2017/01/26 06:57:37 gd: Saved new token in config file

So the above seems to indicate why the “–low-level-retries=100” isn’t being enough to fix these issues: in both cases, it seems that rclone quits retrying the read after two attempts.

@ncw, I left the “md5sum -c” running, but the file is already over 1.3GB… if you don’t need anything more from this run, please let me know so I can interrupt it and avoid shoving more than the necessary amount of entropy on the Universe :wink:

Cheers,

Durval.

Hello everyone,

Coming back after a large interval (lots of stuff happening in RL leaving me with no free time), I returned to my attempt to copy and verify all my local stuff to my encrypted GDrive account.

As reported here, I’m doing the same check above (ie, complete “md5sum -c” on an “rclone mount” of my largest encrypted GDrive directory, with ~8M files and ~3.8TB) and so far (about 10% done) I have got no errors.
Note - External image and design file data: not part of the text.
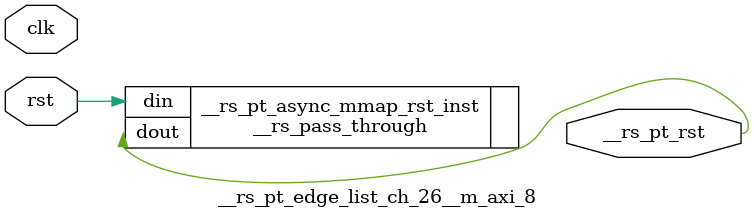
<source format=v>
`timescale 1 ns / 1 ps
/**   Generated by RapidStream   **/
module __rs_pt_edge_list_ch_26__m_axi_8 #(
    parameter BufferSize         = 32,
    parameter BufferSizeLog      = 5,
    parameter AddrWidth          = 64,
    parameter AxiSideAddrWidth   = 64,
    parameter DataWidth          = 512,
    parameter DataWidthBytesLog  = 6,
    parameter WaitTimeWidth      = 4,
    parameter BurstLenWidth      = 8,
    parameter EnableReadChannel  = 1,
    parameter EnableWriteChannel = 1,
    parameter MaxWaitTime        = 3,
    parameter MaxBurstLen        = 15
) (
    output wire __rs_pt_rst,
    input wire  clk,
    input wire  rst
);




__rs_pass_through #(
    .WIDTH (1)
) __rs_pt_async_mmap_rst_inst /**   Generated by RapidStream   **/ (
    .din  (rst),
    .dout (__rs_pt_rst)
);

endmodule  // __rs_pt_edge_list_ch_26__m_axi_8
</source>
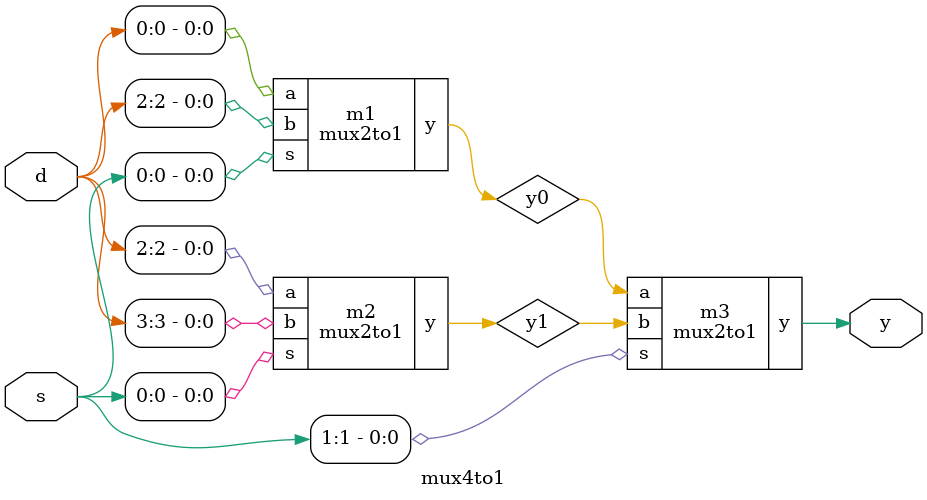
<source format=v>
module mux2to1(a,b,s,y);
input a,b,s;
  output y;
  assign y= s?b:a;
endmodule
module mux4to1(d,s,y);
input [3:0]d;
input [1:0]s;
output y;
  
wire y0, y1;

mux2to1 m1(.a(d[0]),.b(d[2]),.s(s[0]),.y(y0));

mux2to1 m2(.a(d[2]),.b(d[3]),.s(s[0]),.y(y1));
   
mux2to1 m3(.a(y0),.b(y1),.s(s[1]),.y(y));
   
endmodule

</source>
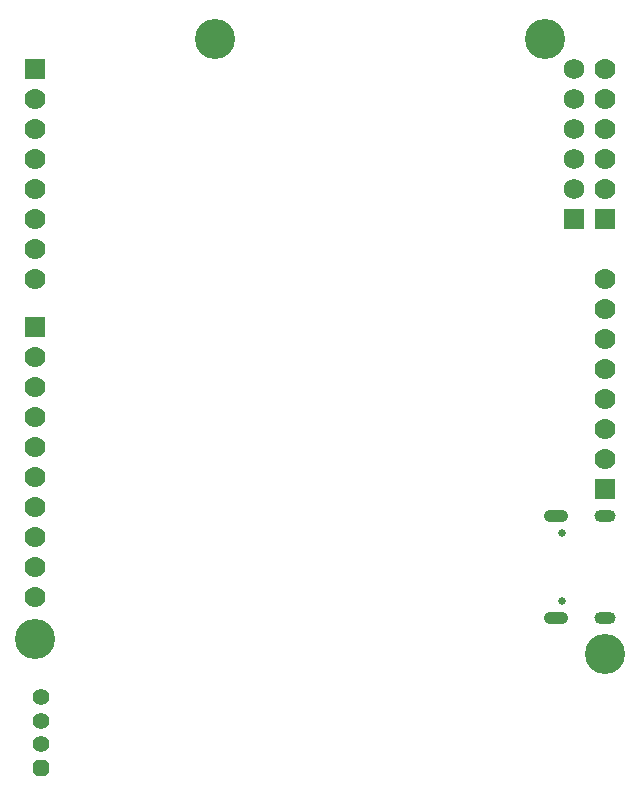
<source format=gbs>
G04*
G04 #@! TF.GenerationSoftware,Altium Limited,Altium Designer,23.5.1 (21)*
G04*
G04 Layer_Color=16711935*
%FSLAX44Y44*%
%MOMM*%
G71*
G04*
G04 #@! TF.SameCoordinates,ABEBA2A1-82FC-470D-B438-6AC9AF40FB77*
G04*
G04*
G04 #@! TF.FilePolarity,Negative*
G04*
G01*
G75*
%ADD153C,1.7516*%
%ADD154R,1.7516X1.7516*%
G04:AMPARAMS|DCode=155|XSize=2.1mm|YSize=1mm|CornerRadius=0.5mm|HoleSize=0mm|Usage=FLASHONLY|Rotation=180.000|XOffset=0mm|YOffset=0mm|HoleType=Round|Shape=RoundedRectangle|*
%AMROUNDEDRECTD155*
21,1,2.1000,0.0000,0,0,180.0*
21,1,1.1000,1.0000,0,0,180.0*
1,1,1.0000,-0.5500,0.0000*
1,1,1.0000,0.5500,0.0000*
1,1,1.0000,0.5500,0.0000*
1,1,1.0000,-0.5500,0.0000*
%
%ADD155ROUNDEDRECTD155*%
G04:AMPARAMS|DCode=156|XSize=1.8mm|YSize=1mm|CornerRadius=0.5mm|HoleSize=0mm|Usage=FLASHONLY|Rotation=180.000|XOffset=0mm|YOffset=0mm|HoleType=Round|Shape=RoundedRectangle|*
%AMROUNDEDRECTD156*
21,1,1.8000,0.0000,0,0,180.0*
21,1,0.8000,1.0000,0,0,180.0*
1,1,1.0000,-0.4000,0.0000*
1,1,1.0000,0.4000,0.0000*
1,1,1.0000,0.4000,0.0000*
1,1,1.0000,-0.4000,0.0000*
%
%ADD156ROUNDEDRECTD156*%
%ADD157C,0.6500*%
%ADD158C,1.4016*%
G04:AMPARAMS|DCode=159|XSize=1.4016mm|YSize=1.4016mm|CornerRadius=0mm|HoleSize=0mm|Usage=FLASHONLY|Rotation=270.000|XOffset=0mm|YOffset=0mm|HoleType=Round|Shape=Octagon|*
%AMOCTAGOND159*
4,1,8,-0.3504,-0.7008,0.3504,-0.7008,0.7008,-0.3504,0.7008,0.3504,0.3504,0.7008,-0.3504,0.7008,-0.7008,0.3504,-0.7008,-0.3504,-0.3504,-0.7008,0.0*
%
%ADD159OCTAGOND159*%

%ADD160R,1.7780X1.7780*%
%ADD161C,1.7780*%
%ADD162C,3.4016*%
G54D153*
X238000Y340000D02*
D03*
Y314600D02*
D03*
Y289200D02*
D03*
Y238400D02*
D03*
Y263800D02*
D03*
G54D154*
Y213000D02*
D03*
G54D155*
X222850Y-125200D02*
D03*
Y-38800D02*
D03*
G54D156*
X264650Y-125200D02*
D03*
Y-38800D02*
D03*
G54D157*
X227850Y-110900D02*
D03*
Y-53100D02*
D03*
G54D158*
X-213000Y-232000D02*
D03*
Y-192000D02*
D03*
Y-212000D02*
D03*
G54D159*
Y-252000D02*
D03*
G54D160*
X264600Y-15600D02*
D03*
X-218000Y121560D02*
D03*
Y340000D02*
D03*
X264600Y213000D02*
D03*
G54D161*
Y9800D02*
D03*
X-218000Y-107040D02*
D03*
Y-81640D02*
D03*
X264600Y162200D02*
D03*
Y35200D02*
D03*
X-218000Y-30840D02*
D03*
X264600Y136800D02*
D03*
Y111400D02*
D03*
X-218000Y-5440D02*
D03*
Y19960D02*
D03*
Y45360D02*
D03*
Y70760D02*
D03*
Y96160D02*
D03*
Y162200D02*
D03*
Y187600D02*
D03*
Y213000D02*
D03*
Y238400D02*
D03*
Y263800D02*
D03*
Y289200D02*
D03*
Y314600D02*
D03*
Y-56240D02*
D03*
X264600Y340000D02*
D03*
Y314600D02*
D03*
Y289200D02*
D03*
Y263800D02*
D03*
Y238400D02*
D03*
Y86000D02*
D03*
Y60600D02*
D03*
G54D162*
Y-155300D02*
D03*
X-218000Y-142600D02*
D03*
X213800Y365400D02*
D03*
X-65600D02*
D03*
M02*

</source>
Even better, the “rclone mount” process has reported a few “Unexpected EOF” errors, but these errors are not causing any errors in md5sum.

This is very encouraging, and a strong indication that @ncw has managed to fix the original issue which the retry code had on these circunstances; for the record, I’m running v1.36 now.

I will come back and report further when that “md5sum -c” finishes running (should be a couple of days more).

Cheers,
Durval.